TEXT FOR ANALYSIS:
########################################

After serving as royal residence for numerous years, the Louvre was finally converted into a museum to display the nation’s masterpieces by the National Assembly during the French Revolution. The museum opened on August 10, 1793 with an exhibition of 537 paintings. Today, with a collection that spans work from ancient civilizations to the mid-19th century, the Louvre is the largest art museum in the world. Located in Paris, France, it is also the world’s most visited art museum, receiving 10.2 million visitors in 2018. The collection of artworks at Louvre includes paintings and sculpture from various art movements. These include the Renaissance, a movement which was marked by renewed interest in ancient Greco-Roman art; Neoclassicism, which drew inspiration from classical art; and Romanticism, which laid emphasis on emotion and individualism as well as glorification of the past and of nature. Here are the 10 most famous artworks at the Louvre including ancient sculptures like Venus de Milo and Winged Victory of Samothrace; Renaissance masterpieces like the Mona Lisa; Neoclassical paintings like the Oath of the Horatii; and iconic Romanticism works like Liberty Leading the People.

########################################

EXERCISE SET:
1. Answer these questions using the passage about the Louvre.
(a) On what date did the museum open, and how many paintings were in its first exhibition?
(b) How many visitors did the museum receive in 2018?
(c) Which art movement put weight on emotion and individualism?
2. Carry on the passage about the Louvre, starting right after its last sentence.
You won't need the records for anything here.

Collected data

########################################

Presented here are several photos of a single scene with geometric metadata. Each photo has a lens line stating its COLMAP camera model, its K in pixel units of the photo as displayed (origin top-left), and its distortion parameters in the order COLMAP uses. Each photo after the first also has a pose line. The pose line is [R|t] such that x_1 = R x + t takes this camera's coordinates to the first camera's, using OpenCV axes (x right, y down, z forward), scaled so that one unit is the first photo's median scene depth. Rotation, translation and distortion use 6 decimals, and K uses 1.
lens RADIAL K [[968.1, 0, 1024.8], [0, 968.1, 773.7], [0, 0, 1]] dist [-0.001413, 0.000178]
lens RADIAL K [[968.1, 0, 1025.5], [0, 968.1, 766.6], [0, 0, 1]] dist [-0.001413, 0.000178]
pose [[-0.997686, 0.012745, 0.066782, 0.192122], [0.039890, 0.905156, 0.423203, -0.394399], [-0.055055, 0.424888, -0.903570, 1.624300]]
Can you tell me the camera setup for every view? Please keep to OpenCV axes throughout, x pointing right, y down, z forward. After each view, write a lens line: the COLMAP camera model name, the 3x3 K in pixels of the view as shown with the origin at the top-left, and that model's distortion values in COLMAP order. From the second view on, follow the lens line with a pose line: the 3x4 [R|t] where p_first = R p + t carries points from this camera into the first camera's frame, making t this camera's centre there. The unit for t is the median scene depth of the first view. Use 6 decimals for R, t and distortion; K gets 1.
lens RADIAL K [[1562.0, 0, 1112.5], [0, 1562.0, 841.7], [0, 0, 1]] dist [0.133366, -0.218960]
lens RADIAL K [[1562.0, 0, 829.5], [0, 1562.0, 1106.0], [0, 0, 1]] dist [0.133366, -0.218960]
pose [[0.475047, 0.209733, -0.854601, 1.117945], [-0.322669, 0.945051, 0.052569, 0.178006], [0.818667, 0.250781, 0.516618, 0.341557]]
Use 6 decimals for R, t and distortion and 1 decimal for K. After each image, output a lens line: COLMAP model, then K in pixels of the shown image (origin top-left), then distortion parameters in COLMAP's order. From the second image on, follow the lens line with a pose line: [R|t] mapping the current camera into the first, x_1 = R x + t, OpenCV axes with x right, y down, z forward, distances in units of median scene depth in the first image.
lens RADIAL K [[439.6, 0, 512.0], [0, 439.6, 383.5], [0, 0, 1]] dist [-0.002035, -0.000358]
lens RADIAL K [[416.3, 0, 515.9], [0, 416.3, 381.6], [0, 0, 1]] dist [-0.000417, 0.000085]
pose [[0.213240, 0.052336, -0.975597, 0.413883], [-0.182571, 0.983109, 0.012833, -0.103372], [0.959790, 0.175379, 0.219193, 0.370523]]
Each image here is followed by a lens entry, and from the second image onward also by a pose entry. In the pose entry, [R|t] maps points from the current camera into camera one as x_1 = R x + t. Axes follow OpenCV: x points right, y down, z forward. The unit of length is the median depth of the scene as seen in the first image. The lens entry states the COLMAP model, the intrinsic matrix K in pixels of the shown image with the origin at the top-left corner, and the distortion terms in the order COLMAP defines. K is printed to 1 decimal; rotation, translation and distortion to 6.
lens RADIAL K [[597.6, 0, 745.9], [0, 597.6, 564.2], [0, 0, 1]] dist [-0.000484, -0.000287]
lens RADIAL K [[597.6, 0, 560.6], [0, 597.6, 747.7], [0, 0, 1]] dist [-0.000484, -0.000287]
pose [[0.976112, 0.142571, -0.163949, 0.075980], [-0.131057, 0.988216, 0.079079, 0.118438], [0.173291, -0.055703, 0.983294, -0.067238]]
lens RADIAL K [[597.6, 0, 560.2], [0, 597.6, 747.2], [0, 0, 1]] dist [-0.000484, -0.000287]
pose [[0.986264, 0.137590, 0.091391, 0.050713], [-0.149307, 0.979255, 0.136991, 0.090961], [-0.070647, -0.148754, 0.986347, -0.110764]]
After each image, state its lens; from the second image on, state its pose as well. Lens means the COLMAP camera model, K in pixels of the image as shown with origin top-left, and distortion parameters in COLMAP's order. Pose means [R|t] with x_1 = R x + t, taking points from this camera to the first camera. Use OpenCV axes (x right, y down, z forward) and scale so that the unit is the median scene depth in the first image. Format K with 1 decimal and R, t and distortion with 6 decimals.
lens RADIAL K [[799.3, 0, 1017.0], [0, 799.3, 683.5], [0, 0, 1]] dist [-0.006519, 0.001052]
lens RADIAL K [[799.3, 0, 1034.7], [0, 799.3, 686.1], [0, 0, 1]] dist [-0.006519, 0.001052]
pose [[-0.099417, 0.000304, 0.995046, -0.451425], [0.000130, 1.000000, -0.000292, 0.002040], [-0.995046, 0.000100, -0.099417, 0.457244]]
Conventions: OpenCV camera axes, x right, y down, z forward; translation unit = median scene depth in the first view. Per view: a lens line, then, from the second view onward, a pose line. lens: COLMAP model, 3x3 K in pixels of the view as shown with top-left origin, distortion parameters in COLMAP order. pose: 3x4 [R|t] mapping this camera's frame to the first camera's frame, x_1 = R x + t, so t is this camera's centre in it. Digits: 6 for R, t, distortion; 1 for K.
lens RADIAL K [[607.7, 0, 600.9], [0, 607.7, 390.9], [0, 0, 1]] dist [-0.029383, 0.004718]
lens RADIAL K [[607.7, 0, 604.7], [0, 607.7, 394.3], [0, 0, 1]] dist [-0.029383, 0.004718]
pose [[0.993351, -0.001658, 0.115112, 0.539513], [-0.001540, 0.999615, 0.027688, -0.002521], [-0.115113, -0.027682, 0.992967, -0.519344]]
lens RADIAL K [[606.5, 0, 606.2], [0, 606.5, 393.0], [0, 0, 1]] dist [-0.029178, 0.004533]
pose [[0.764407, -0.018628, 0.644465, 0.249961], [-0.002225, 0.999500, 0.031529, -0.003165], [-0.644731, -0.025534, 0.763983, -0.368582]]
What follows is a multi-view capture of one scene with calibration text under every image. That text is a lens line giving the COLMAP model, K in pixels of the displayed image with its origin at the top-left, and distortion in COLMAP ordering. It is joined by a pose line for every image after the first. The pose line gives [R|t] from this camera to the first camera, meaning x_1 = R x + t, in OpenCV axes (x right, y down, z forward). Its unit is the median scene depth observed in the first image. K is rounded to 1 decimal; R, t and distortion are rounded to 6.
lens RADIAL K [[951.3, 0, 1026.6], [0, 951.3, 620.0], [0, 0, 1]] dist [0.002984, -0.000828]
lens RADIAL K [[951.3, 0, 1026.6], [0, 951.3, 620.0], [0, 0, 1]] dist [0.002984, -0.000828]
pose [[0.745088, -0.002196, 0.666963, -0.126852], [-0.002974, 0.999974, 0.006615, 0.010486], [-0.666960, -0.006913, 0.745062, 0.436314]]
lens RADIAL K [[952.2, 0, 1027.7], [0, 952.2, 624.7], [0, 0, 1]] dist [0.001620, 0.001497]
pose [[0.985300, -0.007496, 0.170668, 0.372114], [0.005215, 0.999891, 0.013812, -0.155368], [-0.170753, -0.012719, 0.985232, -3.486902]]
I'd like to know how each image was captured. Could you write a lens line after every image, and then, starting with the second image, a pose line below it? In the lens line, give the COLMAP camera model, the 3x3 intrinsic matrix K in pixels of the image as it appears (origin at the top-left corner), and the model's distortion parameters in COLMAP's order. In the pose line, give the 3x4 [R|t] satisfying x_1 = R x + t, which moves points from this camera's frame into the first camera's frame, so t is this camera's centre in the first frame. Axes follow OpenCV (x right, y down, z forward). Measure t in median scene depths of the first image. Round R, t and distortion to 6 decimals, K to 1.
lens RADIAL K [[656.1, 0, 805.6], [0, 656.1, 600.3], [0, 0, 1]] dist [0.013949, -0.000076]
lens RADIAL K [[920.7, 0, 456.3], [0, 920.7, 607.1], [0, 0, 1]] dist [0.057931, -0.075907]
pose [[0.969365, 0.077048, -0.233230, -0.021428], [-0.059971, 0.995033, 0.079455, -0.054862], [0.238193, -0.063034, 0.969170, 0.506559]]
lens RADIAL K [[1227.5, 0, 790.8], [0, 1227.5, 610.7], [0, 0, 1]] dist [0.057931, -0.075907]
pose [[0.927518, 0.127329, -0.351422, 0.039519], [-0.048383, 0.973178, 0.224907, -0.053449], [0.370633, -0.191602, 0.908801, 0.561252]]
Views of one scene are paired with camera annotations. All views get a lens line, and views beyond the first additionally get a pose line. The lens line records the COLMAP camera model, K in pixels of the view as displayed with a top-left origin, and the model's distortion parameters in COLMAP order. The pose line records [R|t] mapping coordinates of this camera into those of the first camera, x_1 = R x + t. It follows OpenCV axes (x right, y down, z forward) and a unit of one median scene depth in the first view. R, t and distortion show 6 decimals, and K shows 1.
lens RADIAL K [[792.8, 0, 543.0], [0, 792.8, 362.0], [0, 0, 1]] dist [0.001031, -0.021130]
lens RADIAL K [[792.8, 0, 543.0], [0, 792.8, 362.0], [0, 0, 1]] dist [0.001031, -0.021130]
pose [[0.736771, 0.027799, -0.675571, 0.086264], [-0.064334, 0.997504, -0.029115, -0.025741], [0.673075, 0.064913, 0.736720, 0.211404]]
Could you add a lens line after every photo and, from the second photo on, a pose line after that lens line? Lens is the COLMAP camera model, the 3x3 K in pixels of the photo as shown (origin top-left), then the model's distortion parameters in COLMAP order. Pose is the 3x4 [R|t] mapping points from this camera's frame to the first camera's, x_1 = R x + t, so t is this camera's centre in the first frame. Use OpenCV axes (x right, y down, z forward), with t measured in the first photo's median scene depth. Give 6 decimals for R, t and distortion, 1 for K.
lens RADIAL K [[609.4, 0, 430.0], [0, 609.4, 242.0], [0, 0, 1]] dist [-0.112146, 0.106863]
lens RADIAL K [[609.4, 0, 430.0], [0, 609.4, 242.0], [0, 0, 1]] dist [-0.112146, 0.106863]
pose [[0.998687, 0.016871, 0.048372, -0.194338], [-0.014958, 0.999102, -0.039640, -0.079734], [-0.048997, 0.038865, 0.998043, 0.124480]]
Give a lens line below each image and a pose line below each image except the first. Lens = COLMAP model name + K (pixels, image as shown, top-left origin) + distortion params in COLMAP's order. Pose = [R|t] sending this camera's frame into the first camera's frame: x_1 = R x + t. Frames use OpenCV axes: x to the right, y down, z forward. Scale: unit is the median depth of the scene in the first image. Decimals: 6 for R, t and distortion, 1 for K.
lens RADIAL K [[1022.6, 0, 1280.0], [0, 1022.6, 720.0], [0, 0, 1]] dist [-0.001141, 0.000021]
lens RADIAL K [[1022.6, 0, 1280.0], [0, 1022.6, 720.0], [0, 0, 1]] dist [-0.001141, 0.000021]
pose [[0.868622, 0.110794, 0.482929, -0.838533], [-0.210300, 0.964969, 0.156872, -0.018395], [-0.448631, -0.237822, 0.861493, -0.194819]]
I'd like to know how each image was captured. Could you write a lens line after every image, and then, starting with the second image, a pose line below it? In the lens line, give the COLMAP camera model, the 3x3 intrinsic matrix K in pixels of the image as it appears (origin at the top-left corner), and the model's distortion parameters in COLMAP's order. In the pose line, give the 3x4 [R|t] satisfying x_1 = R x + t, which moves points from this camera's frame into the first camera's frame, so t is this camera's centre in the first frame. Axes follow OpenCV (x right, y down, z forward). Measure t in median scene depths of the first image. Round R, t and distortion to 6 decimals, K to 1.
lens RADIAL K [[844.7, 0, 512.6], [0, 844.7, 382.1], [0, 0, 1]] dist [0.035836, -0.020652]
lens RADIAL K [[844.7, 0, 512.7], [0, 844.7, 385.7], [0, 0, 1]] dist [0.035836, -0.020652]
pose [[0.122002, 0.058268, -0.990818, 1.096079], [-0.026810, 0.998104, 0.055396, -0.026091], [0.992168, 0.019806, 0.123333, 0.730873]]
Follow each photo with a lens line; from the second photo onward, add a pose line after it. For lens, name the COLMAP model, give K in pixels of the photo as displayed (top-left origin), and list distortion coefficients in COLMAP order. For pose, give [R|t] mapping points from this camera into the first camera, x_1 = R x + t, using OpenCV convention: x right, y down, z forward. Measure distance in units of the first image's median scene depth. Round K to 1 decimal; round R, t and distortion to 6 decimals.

########################################

SET OF ANSWERS:
1.
(a) August 10, 1793, with 537 paintings.
(b) 10.2 million.
(c) Romanticism.

2.
#10 The Intervention of the Sabine Women
French Title: Les Sabines
Artist: Jacques-Louis David
Jacques-Louis David was a Neoclassical French painter who is widely regarded as the leading French artist of his era. This painting is based on Roman mythology. According to legend, shortly after the founding of Rome, the Romans sought wives to begin their families but they were unsuccessful in negotiating with the Sabines, who populated the surrounding area. They then committed a mass abduction of young women, an episode known as the Rape/Abduction of the Sabine Women. Depictions of the incident became common in art after the 15th century. In this painting, David represents the aftermath of the incident when the women intervene to reconcile the warring parties. In it, Hersilia, wife of Romulus and daughter of Titus Tatius, the leader of the Sabines, intervenes between her father and her husband placing her children between the warring leaders. The Intervention of the Sabine Women was also relevant for the time it was created as it put forward the idea of love prevailing over conflict after the bloodshed of the French Revolution.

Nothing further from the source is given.